ASSIGNED TASK
Can you retype each line of the data below exactly as it appears, leaving the pictures out of your answer?

···

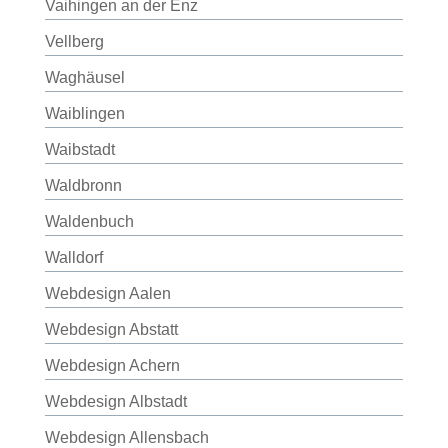
Vaihingen an der Enz
Vellberg
Waghäusel
Waiblingen
Waibstadt
Waldbronn
Waldenbuch
Walldorf
Webdesign Aalen
Webdesign Abstatt
Webdesign Achern
Webdesign Albstadt
Webdesign Allensbach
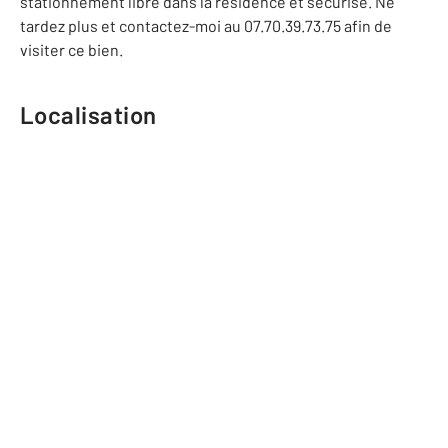
stationnement libre dans la résidence et sécurisé. Ne
tardez plus et contactez-moi au 07.70.39.73.75 afin de
visiter ce bien.
Localisation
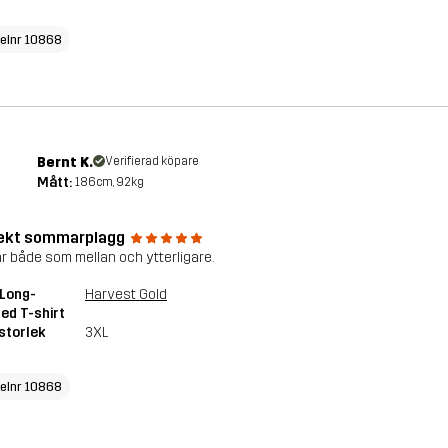
kelnr 10868
Bernt K.
Verifierad köpare
Mått:
186cm, 92kg
ekt sommarplagg
r både som mellan och ytterligare.
Long-
Harvest Gold
ed T-shirt
storlek
3XL
kelnr 10868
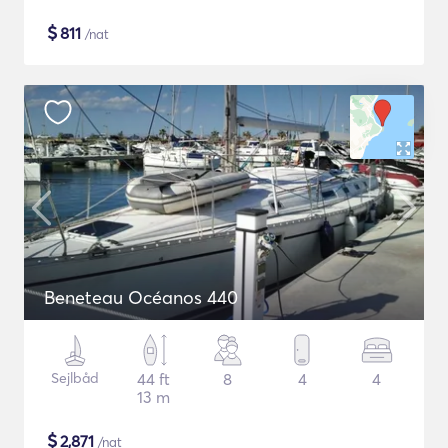
$
811
/nat
Beneteau Océanos 440
Sejlbåd
44 ft
8
4
4
13 m
$
2,871
/nat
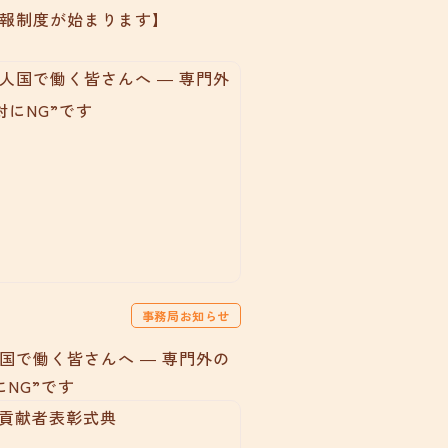
報制度が始まります】
事務局お知らせ
国で働く皆さんへ ― 専門外の
にNG”です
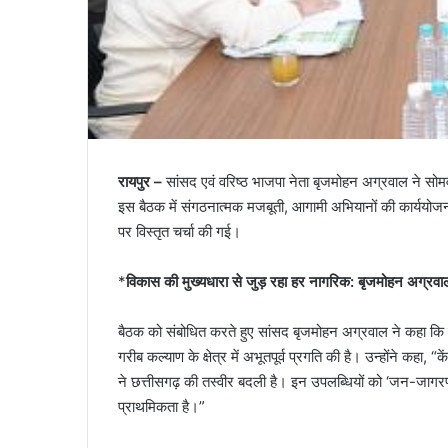
रायपुर –
सांसद एवं वरिष्ठ भाजपा नेता बृजमोहन अग्रवाल ने सोम
इस बैठक में संगठनात्मक मजबूती, आगामी अभियानों की कार्ययोज
पर विस्तृत चर्चा की गई।
*
विकास की मुख्यधारा से जुड़ रहा हर नागरिक: बृजमोहन अग्रव
बैठक को संबोधित करते हुए सांसद बृजमोहन अग्रवाल ने कहा कि प्रधान
गरीब कल्याण के क्षेत्र में अभूतपूर्व प्रगति की है। उन्होंने 
ने छत्तीसगढ़ की तस्वीर बदली है। इन उपलब्धियों को ‘जन-जागरण 
प्राथमिकता है।”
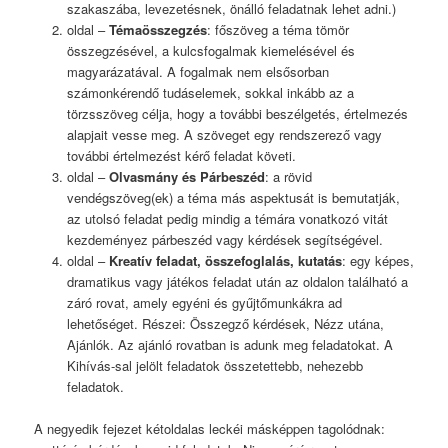
szakaszába, levezetésnek, önálló feladatnak lehet adni.)
oldal –
Témaösszegzés
: főszöveg a téma tömör
összegzésével, a kulcsfogalmak kiemelésével és
magyarázatával. A fogalmak nem elsősorban
számonkérendő tudáselemek, sokkal inkább az a
törzsszöveg célja, hogy a további beszélgetés, értelmezés
alapjait vesse meg. A szöveget egy rendszerező vagy
további értelmezést kérő feladat követi.
oldal –
Olvasmány és Párbeszéd
: a rövid
vendégszöveg(ek) a téma más aspektusát is bemutatják,
az utolsó feladat pedig mindig a témára vonatkozó vitát
kezdeményez párbeszéd vagy kérdések segítségével.
oldal –
Kreatív feladat, összefoglalás, kutatás
: egy képes,
dramatikus vagy játékos feladat után az oldalon található a
záró rovat, amely egyéni és gyűjtőmunkákra ad
lehetőséget. Részei: Összegző kérdések, Nézz utána,
Ajánlók. Az ajánló rovatban is adunk meg feladatokat. A
Kihívás-sal jelölt feladatok összetettebb, nehezebb
feladatok.
A negyedik fejezet kétoldalas leckéi másképpen tagolódnak:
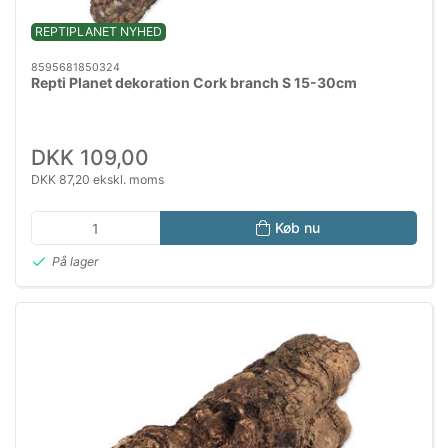
REPTIPLANET NYHED
8595681850324
Repti Planet dekoration Cork branch S 15-30cm
DKK 109,00
DKK 87,20 ekskl. moms
Køb nu
På lager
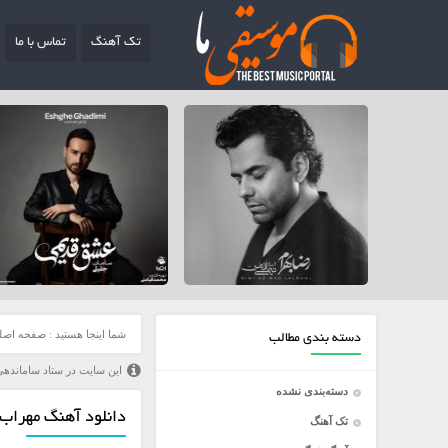
تک آهنگ
تماس با ما
شما اینجا هستید :
صفحه اصل
دسته بندی مطالب
این سایت در ستاد ساماندهی
دسته‌بندی نشده
دانلود آهنگ مهراب 
تک آهنگ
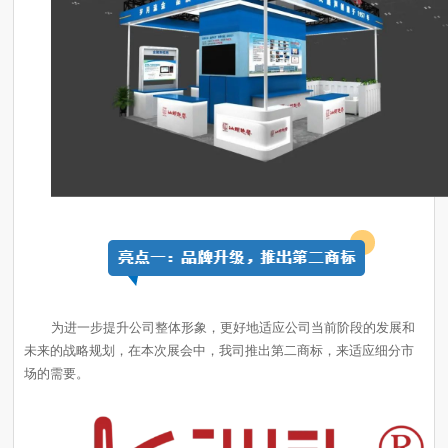
场的需要。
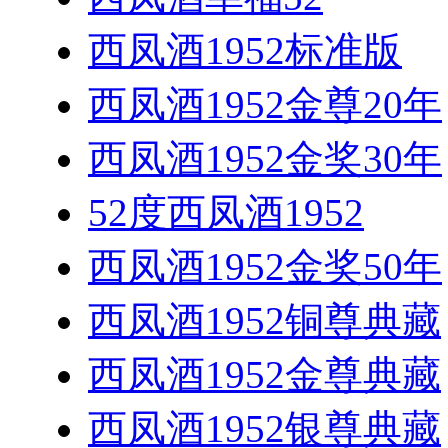
西凤酒1952标准版
西凤酒1952金尊20年
西凤酒1952金奖30年
52度西凤酒1952
西凤酒1952金奖50年
西凤酒1952铜尊典藏
西凤酒1952金尊典藏
西凤酒1952银尊典藏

···

ANSWER SECTION
Vaihingen an der Enz
Vellberg
Waghäusel
Waiblingen
Waibstadt
Waldbronn
Waldenbuch
Walldorf
Webdesign Aalen
Webdesign Abstatt
Webdesign Achern
Webdesign Albstadt
Webdesign Allensbach
stationnement libre dans la résidence et sécurisé. Ne
tardez plus et contactez-moi au 07.70.39.73.75 afin de
visiter ce bien.
Localisation
kelnr 10868
Bernt K.
Verifierad köpare
Mått:
186cm, 92kg
ekt sommarplagg
r både som mellan och ytterligare.
Long-
Harvest Gold
ed T-shirt
storlek
3XL
kelnr 10868
$
811
/nat
Beneteau Océanos 440
Sejlbåd
44 ft
8
4
4
13 m
$
2,871
/nat
報制度が始まります】
事務局お知らせ
国で働く皆さんへ ― 専門外の
にNG”です
रायपुर –
सांसद एवं वरिष्ठ भाजपा नेता बृजमोहन अग्रवाल ने सोम
इस बैठक में संगठनात्मक मजबूती, आगामी अभियानों की कार्ययोज
पर विस्तृत चर्चा की गई।
*
विकास की मुख्यधारा से जुड़ रहा हर नागरिक: बृजमोहन अग्रव
बैठक को संबोधित करते हुए सांसद बृजमोहन अग्रवाल ने कहा कि प्रधान
गरीब कल्याण के क्षेत्र में अभूतपूर्व प्रगति की है। उन्होंने 
ने छत्तीसगढ़ की तस्वीर बदली है। इन उपलब्धियों को ‘जन-जागरण 
प्राथमिकता है।”
szakaszába, levezetésnek, önálló feladatnak lehet adni.)
oldal –
Témaösszegzés
: főszöveg a téma tömör
összegzésével, a kulcsfogalmak kiemelésével és
magyarázatával. A fogalmak nem elsősorban
számonkérendő tudáselemek, sokkal inkább az a
törzsszöveg célja, hogy a további beszélgetés, értelmezés
alapjait vesse meg. A szöveget egy rendszerező vagy
további értelmezést kérő feladat követi.
oldal –
Olvasmány és Párbeszéd
: a rövid
vendégszöveg(ek) a téma más aspektusát is bemutatják,
az utolsó feladat pedig mindig a témára vonatkozó vitát
kezdeményez párbeszéd vagy kérdések segítségével.
oldal –
Kreatív feladat, összefoglalás, kutatás
: egy képes,
dramatikus vagy játékos feladat után az oldalon található a
záró rovat, amely egyéni és gyűjtőmunkákra ad
lehetőséget. Részei: Összegző kérdések, Nézz utána,
Ajánlók. Az ajánló rovatban is adunk meg feladatokat. A
Kihívás-sal jelölt feladatok összetettebb, nehezebb
feladatok.
A negyedik fejezet kétoldalas leckéi másképpen tagolódnak:
REPTIPLANET NYHED
8595681850324
Repti Planet dekoration Cork branch S 15-30cm
DKK 109,00
DKK 87,20 ekskl. moms
Køb nu
På lager
تک آهنگ
تماس با ما
شما اینجا هستید :
صفحه اصل
دسته بندی مطالب
این سایت در ستاد ساماندهی
دسته‌بندی نشده
دانلود آهنگ مهراب 
تک آهنگ
场的需要。
西凤酒1952标准版
西凤酒1952金尊20年
西凤酒1952金奖30年
52度西凤酒1952
西凤酒1952金奖50年
西凤酒1952铜尊典藏
西凤酒1952金尊典藏
西凤酒1952银尊典藏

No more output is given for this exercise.